Talks with Meredith about a possible sale of the publisher of People, Time, Fortune, Sports Illustrated, InStyle and Real Simple, among many other titles, are advancing, according to a source close to the talks. Discussions with at least two other prospective buyers including Pamplona Capital Management are ongoing as well but remain stumped on price, among other issues, the source said.
Both Time and Meredith declined to comment for this story.
If Meredith or another buyer walks away from the talks, it's likely shares would tumble. Time's stock has surged 38.2% since Nov. 11, whereas during the first 10 months of 2016, Time shares tumbled 17%. Much of the run-up has been due to expectations that the publisher will be sold and that management will want a hefty premium to abort its own turnaround plan.
Time shares Thursday afternoon were down 1.9% to $17.98.
Battista replaced Joe Ripp as CEO in September with the mandate to become much less dependent on print sales. Like many legacy print publications, especially newspapers, turning Time's business and its company culture around hasn't been easy. While some Time veterans charge that former parent Time Warner (TWX) failed to invest in the magazine publisher's digital platforms, others contend the magazine company was slow to embrace the transition.
But that's the past.
Since taking over, Battista has launched new digital platforms that have little or nothing to do with its flagship publications. The Drive was started for automotive enthusiasts and Extra Crispy for lovers of breakfast and brunch. They were joined more recently by Coinage, on personal finance, and Time Health, focused as one might expect on health and wellness.
Mindful that People remains its most valuable property, Time recently re-branded its StyleWatch website as People Style.
Extra Crispy and The Drive were products of Time's in-house digital creative and native advertising group, The Foundry, launched in August 2015 in a spacious Brooklyn, N.Y., warehouse. Seeking to enhance its digital sales, Time was able to get Entertainment Weekly and Essence onto Snap's (SNAP) - Get Snap, Inc. Class A Report Discover platform as editorial partners in February.

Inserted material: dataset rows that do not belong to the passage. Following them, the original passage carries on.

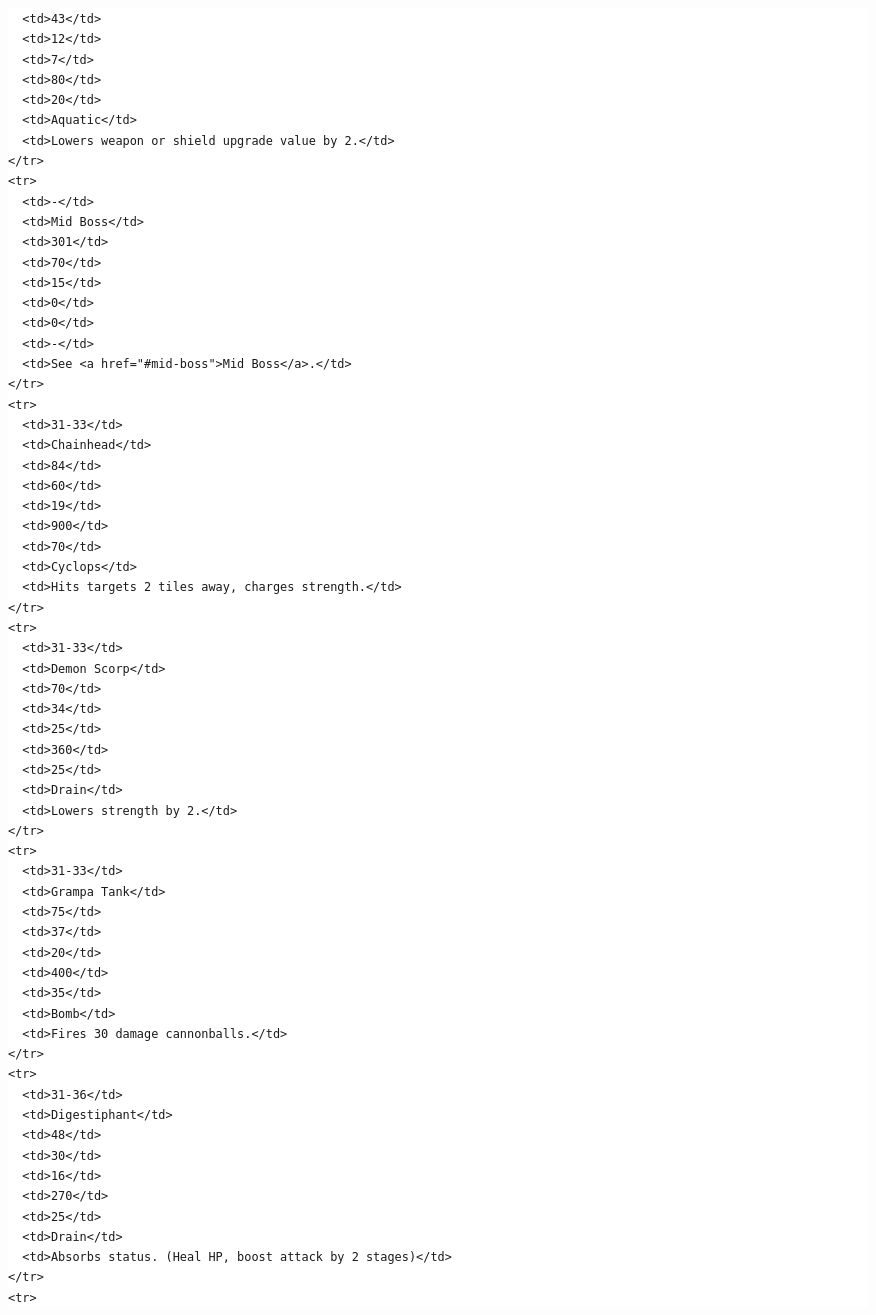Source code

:       <td>43</td>
      <td>12</td>
      <td>7</td>
      <td>80</td>
      <td>20</td>
      <td>Aquatic</td>
      <td>Lowers weapon or shield upgrade value by 2.</td>
    </tr>
    <tr>
      <td>-</td>
      <td>Mid Boss</td>
      <td>301</td>
      <td>70</td>
      <td>15</td>
      <td>0</td>
      <td>0</td>
      <td>-</td>
      <td>See <a href="#mid-boss">Mid Boss</a>.</td>
    </tr>
    <tr>
      <td>31-33</td>
      <td>Chainhead</td>
      <td>84</td>
      <td>60</td>
      <td>19</td>
      <td>900</td>
      <td>70</td>
      <td>Cyclops</td>
      <td>Hits targets 2 tiles away, charges strength.</td>
    </tr>
    <tr>
      <td>31-33</td>
      <td>Demon Scorp</td>
      <td>70</td>
      <td>34</td>
      <td>25</td>
      <td>360</td>
      <td>25</td>
      <td>Drain</td>
      <td>Lowers strength by 2.</td>
    </tr>
    <tr>
      <td>31-33</td>
      <td>Grampa Tank</td>
      <td>75</td>
      <td>37</td>
      <td>20</td>
      <td>400</td>
      <td>35</td>
      <td>Bomb</td>
      <td>Fires 30 damage cannonballs.</td>
    </tr>
    <tr>
      <td>31-36</td>
      <td>Digestiphant</td>
      <td>48</td>
      <td>30</td>
      <td>16</td>
      <td>270</td>
      <td>25</td>
      <td>Drain</td>
      <td>Absorbs status. (Heal HP, boost attack by 2 stages)</td>
    </tr>
    <tr>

All of that looks good on paper. For the moment, it's the hope of Time executives that the company can increase digital revenue fast enough to offset declines in print subscriptions and newsstand sales. And in the fourth quarter, digital sales did jump 63% to $166 million. Print revenue, however, dropped 10% to $343 million.

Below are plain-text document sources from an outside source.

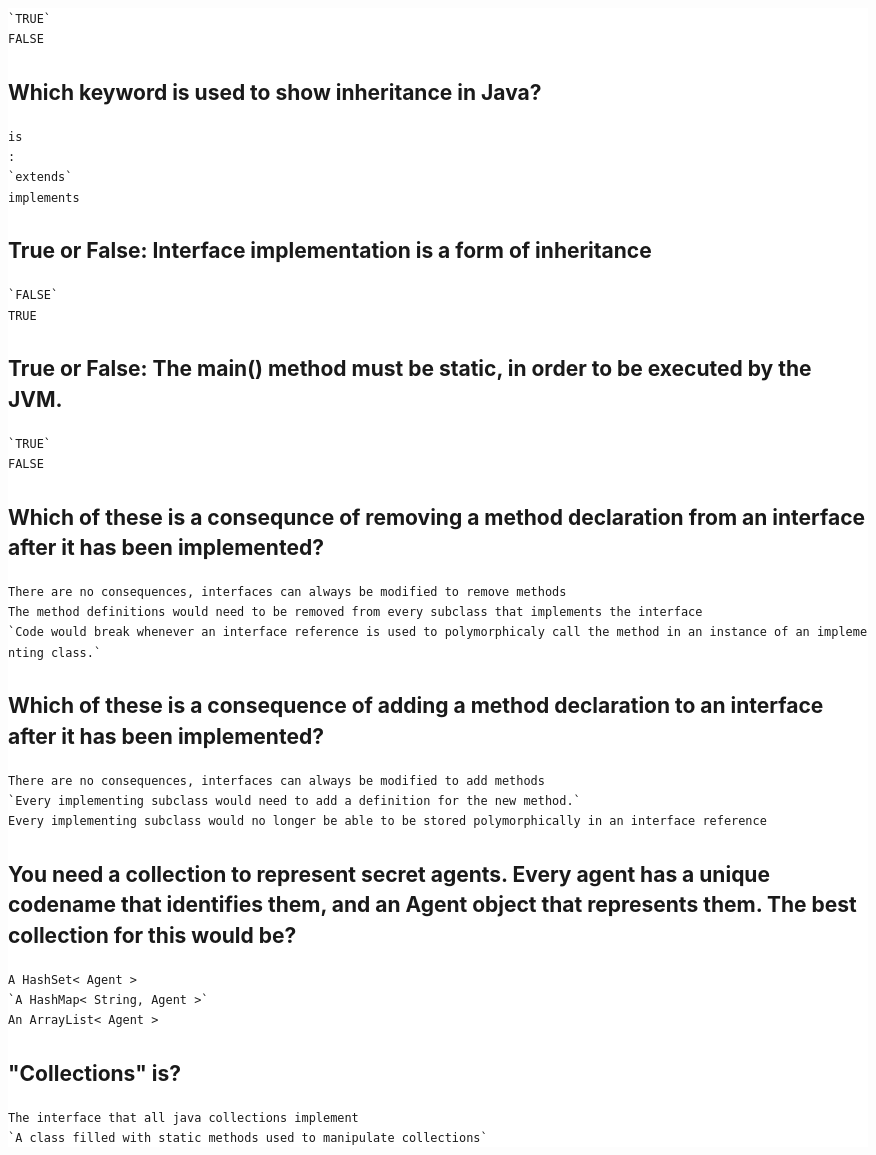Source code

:     `TRUE`
    FALSE

## Which keyword is used to show inheritance in Java?

    is
    :
    `extends`
    implements

## True or False: Interface implementation is a form of inheritance

    `FALSE`
    TRUE

## True or False: The main() method must be static, in order to be executed by the JVM.

    `TRUE`
    FALSE

## Which of these is a consequnce of removing a method declaration from an interface after it has been implemented?

    There are no consequences, interfaces can always be modified to remove methods
    The method definitions would need to be removed from every subclass that implements the interface
    `Code would break whenever an interface reference is used to polymorphicaly call the method in an instance of an implementing class.`

## Which of these is a consequence of adding a method declaration to an interface after it has been implemented?

    There are no consequences, interfaces can always be modified to add methods
    `Every implementing subclass would need to add a definition for the new method.`
    Every implementing subclass would no longer be able to be stored polymorphically in an interface reference

## You need a collection to represent secret agents. Every agent has a unique codename that identifies them, and an Agent object that represents them. The best collection for this would be?

    A HashSet< Agent >
    `A HashMap< String, Agent >`
    An ArrayList< Agent >

## "Collections" is?

    The interface that all java collections implement
    `A class filled with static methods used to manipulate collections`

In a sign of improvement, operating income jumped to $122 million from $10 million during the fourth quarter of 2015.
Time also broke into ComScore's top 10 ranking for digital audiences for the first time in December, ranking 10th among online media companies, having reached 129 million monthly users. Its native advertising business doubled in 2016, with more than 400 advertisers participating in approximately 600 native and branded programs, a product in part of having acquired Viant, the profitable digital ad-targeting platform that owns Myspace, a year ago.

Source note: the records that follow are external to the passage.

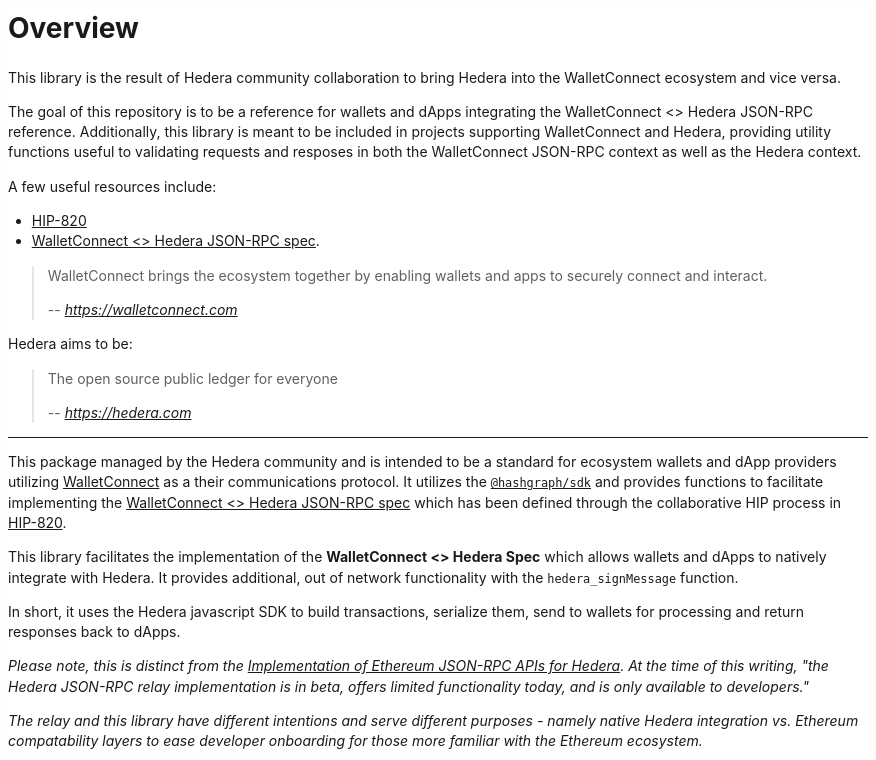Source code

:# Overview

This library is the result of Hedera community collaboration to bring Hedera into the
WalletConnect ecosystem and vice versa.

The goal of this repository is to be a reference for wallets and dApps integrating the
WalletConnect <> Hedera JSON-RPC reference. Additionally, this library is meant to be included
in projects supporting WalletConnect and Hedera, providing utility functions useful to
validating requests and resposes in both the WalletConnect JSON-RPC context as well as the
Hedera context.

A few useful resources include:

- [HIP-820](https://hips.hedera.com/hip/hip-820)
- [WalletConnect <> Hedera JSON-RPC spec](https://specs.walletconnect.com/2.0/blockchain-rpc/hedera-rpc).

> WalletConnect brings the ecosystem together by enabling wallets and apps to securely connect
> and interact.
>
> -- <cite> https://walletconnect.com

Hedera aims to be:

> The open source public ledger for everyone
>
> -- <cite> https://hedera.com

---

This package managed by the Hedera community and is intended to be a standard for ecosystem
wallets and dApp providers utilizing [WalletConnect](https://walletconnect.com) as a their
communications protocol. It utilizes the
[`@hashgraph/sdk`](https://www.npmjs.com/package/@hashgraph/sdk) and provides functions to
facilitate implementing the
[WalletConnect <> Hedera JSON-RPC spec](https://specs.walletconnect.com/2.0/blockchain-rpc/hedera-rpc)
which has been defined through the collaborative HIP process in
[HIP-820](https://hips.hedera.com/hip/hip-820).

This library facilitates the implementation of the **WalletConnect <> Hedera Spec** which allows
wallets and dApps to natively integrate with Hedera. It provides additional, out of network
functionality with the `hedera_signMessage` function.

In short, it uses the Hedera javascript SDK to build transactions, serialize them, send to
wallets for processing and return responses back to dApps.

_Please note, this is distinct from the
[Implementation of Ethereum JSON-RPC APIs for Hedera](https://github.com/hashgraph/hedera-json-rpc-relay).
At the time of this writing, "the Hedera JSON-RPC relay implementation is in beta, offers
limited functionality today, and is only available to developers."_

_The relay and this library have different intentions and serve different purposes - namely
native Hedera integration vs. Ethereum compatability layers to ease developer onboarding for
those more familiar with the Ethereum ecosystem._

Time is set to report first-quarter earnings on May 11.
Over the next four months, though, investors likely will be fixated on whether Time's bankers, led by Rob Kindler at Morgan Stanley along with Bank of America, can hammer out a deal to sell the company that management can embrace.
While talks about a sale have been on and off since November, the lack of a deal is largely the result of Time's ambivalence about selling. Time, after all, wasn't looking to sell the company, but when investment firm Jana Partners took a 5% stake in the company over the summer, management retained Morgan Stanley for advice.
Since then, an investor group led by Edgar Bronfman Jr., the former owner of Warner Music, withdrew from the talks after its $1.8 billion bid was rebuffed. And if a Reuters report is accurate that Time is holding out for more than $20 a share, it's possible no deal gets done.
In that case, Battista and his team are likely to invest more of their cash flow into digital platforms.